TREN.BISNISMARKET.COM - Keputusan penting telah diambil dalam Rapat Umum Pemegang Saham Tahunan (RUPST) Bank Ganesha yang diselenggarakan pada tahun 2026 mendatang. Salah satu agenda utama yang dibahas adalah alokasi laba bersih perseroan untuk tahun buku sebelumnya.

Perusahaan memutuskan untuk mengalokasikan seluruh laba bersih yang berhasil dibukukan sebagai penambahan modal inti perusahaan. Keputusan ini merupakan langkah strategis untuk memperkuat fondasi perbankan ke depannya.

Secara spesifik, total laba bersih yang diputuskan untuk disuntikkan ke dalam modal mencapai nominal Rp 227 miliar. Angka ini menunjukkan komitmen manajemen dalam menjaga kecukupan modal di tengah dinamika industri keuangan yang terus berkembang.

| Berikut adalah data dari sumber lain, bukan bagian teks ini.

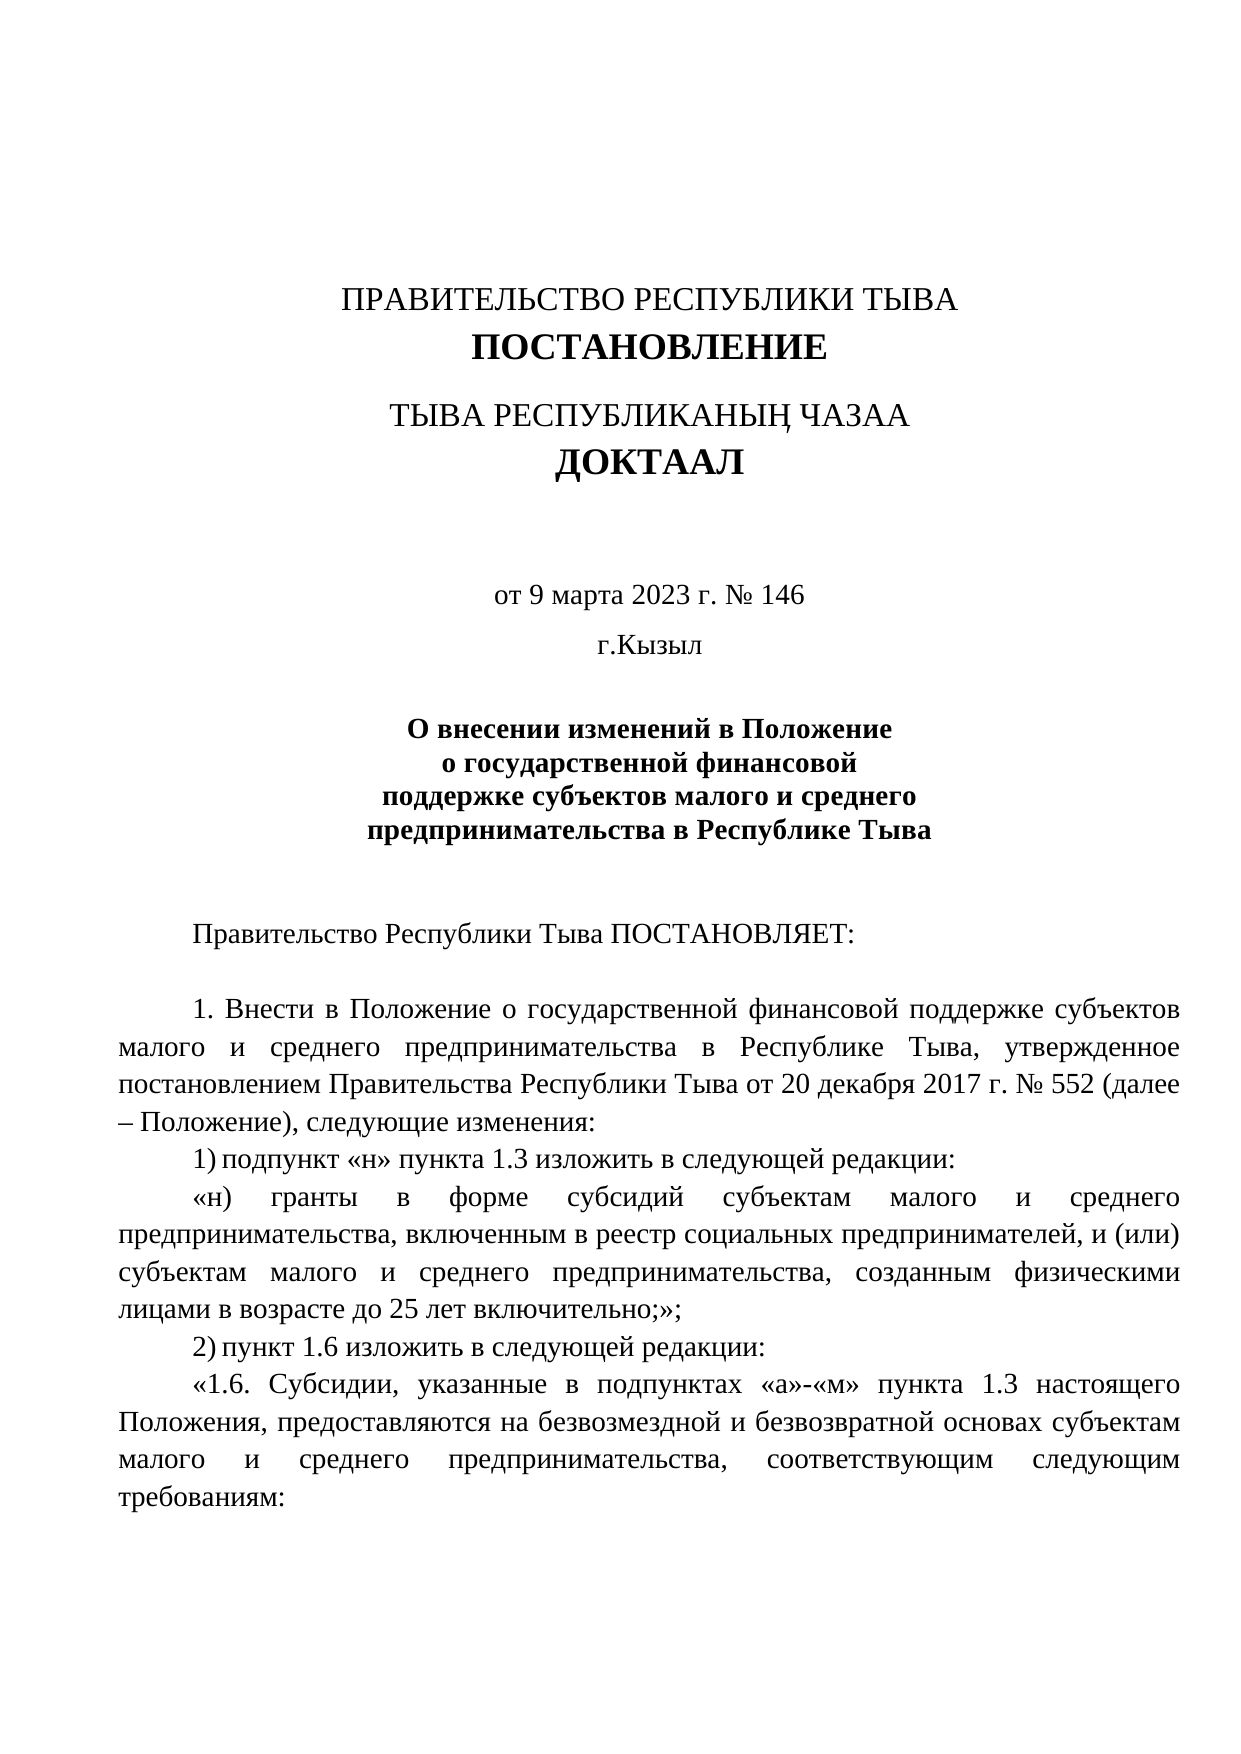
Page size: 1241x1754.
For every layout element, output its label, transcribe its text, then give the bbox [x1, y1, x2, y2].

text г.Кызыл [118, 627, 1181, 661]
list подпункт «н» пункта 1.3 изложить в следующей редакции: [118, 1138, 1181, 1175]
text О внесении изменений в Положение [118, 711, 1181, 745]
text предпринимательства в Республике Тыва [118, 812, 1181, 846]
text о государственной финансовой [118, 745, 1181, 778]
text Правительство Республики Тыва ПОСТАНОВЛЯЕТ: [118, 913, 1181, 950]
text поддержке субъектов малого и среднего [118, 778, 1181, 812]
text 1. Внести в Положение о государственной финансовой поддержке субъектов малого и среднего предпринимательства в Республике Тыва, утвержденное постановлением Правительства Республики Тыва от 20 декабря 2017 г. № 552 (далее – Положение), следующие изменения: [118, 988, 1181, 1138]
text ТЫВА РЕСПУБЛИКАНЫӉ ЧАЗАА ДОКТААЛ [118, 395, 1181, 483]
text ПРАВИТЕЛЬСТВО РЕСПУБЛИКИ ТЫВА ПОСТАНОВЛЕНИЕ [118, 280, 1181, 368]
list пункт 1.6 изложить в следующей редакции: [118, 1325, 1181, 1363]
list «н) гранты в форме субсидий субъектам малого и среднего предпринимательства, включенным в реестр социальных предпринимателей, и (или) субъектам малого и среднего предпринимательства, созданным физическими лицами в возрасте до 25 лет включительно;»; [118, 1175, 1181, 1325]
text от 9 марта 2023 г. № 146 [118, 577, 1181, 611]
list «1.6. Субсидии, указанные в подпунктах «а»-«м» пункта 1.3 настоящего Положения, предоставляются на безвозмездной и безвозвратной основах субъектам малого и среднего предпринимательства, соответствующим следующим требованиям: [118, 1363, 1181, 1513]
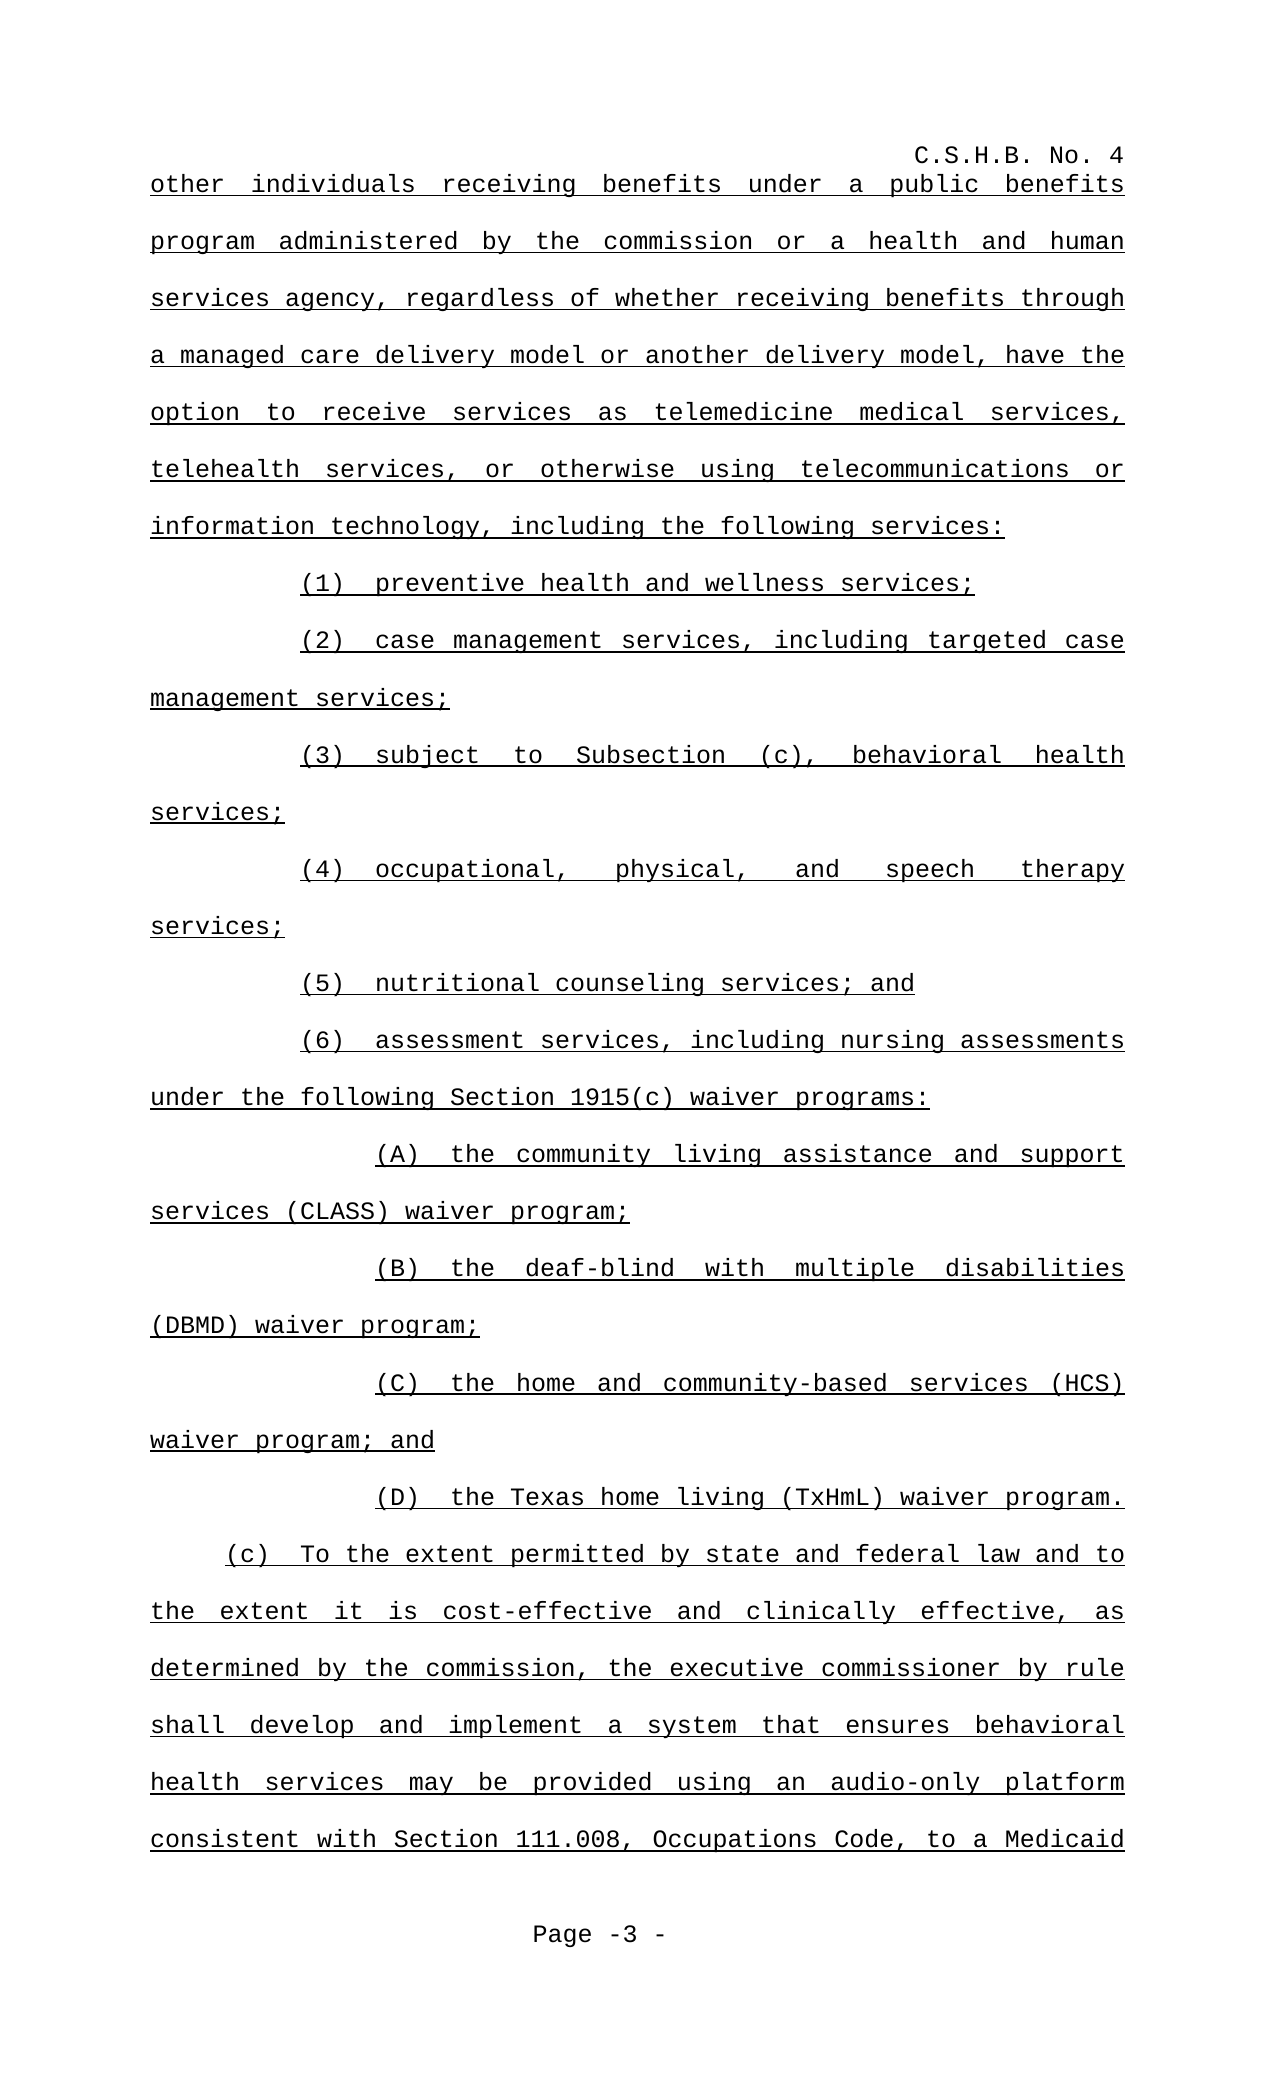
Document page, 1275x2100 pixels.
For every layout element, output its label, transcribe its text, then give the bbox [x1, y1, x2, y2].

text (c) To the extent permitted by state and federal law and to the extent it is cost-effective and clinically effective, as determined by the commission, the executive commissioner by rule shall develop and implement a system that ensures behavioral health services may be provided using an audio-only platform consistent with Section 111.008, Occupations Code, to a Medicaid recipient, a child health plan program enrollee, or another individual receiving those services under another public benefits program administered by the commission or a health and human services agency. [150, 1737, 1125, 1793]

Hal menarik lainnya dari RUPST tersebut adalah penetapan kebijakan dividen tunai kepada para pemegang saham. Diputuskan bahwa tidak ada pembagian dividen tunai tahun ini, yang mana seluruh laba dialihkan untuk kepentingan internal perusahaan.

Keputusan untuk meniadakan dividen ini didasari oleh pertimbangan kebutuhan penguatan rasio permodalan agar sesuai dengan regulasi dan target pertumbuhan bisnis yang lebih ambisius. Langkah ini diharapkan mendukung ekspansi bisnis Bank Ganesha di masa mendatang.

Perombakan juga terjadi pada jajaran dewan pengurus perusahaan, di mana susunan Direksi dan Komisaris mengalami perubahan signifikan. Perubahan ini diharapkan membawa penyegaran dalam tata kelola dan strategi operasional Bank Ganesha.

Detail mengenai alasan di balik kebijakan laba ditahan tanpa dividen ini telah disampaikan kepada publik. "Pemegang saham Bank Ganesha putuskan laba Rp 227 miliar untuk modal, tanpa dividen," merupakan ringkasan dari keputusan sentral tersebut yang perlu disimak lebih lanjut.

Dilansir dari sumber terkait, keputusan ini mencerminkan fokus jangka panjang perseroan dalam meningkatkan kapasitas modal untuk mendukung pertumbuhan kredit dan aset yang berkelanjutan. Kebijakan ini umumnya diambil oleh perusahaan yang sedang berada dalam fase ekspansi agresif.

Pergantian susunan dewan direksi dan komisaris juga menjadi sorotan utama dalam RUPST tahunan ini. Perubahan tersebut bertujuan untuk meningkatkan efektivitas pengawasan dan pengambilan keputusan strategis di tingkat tertinggi korporasi.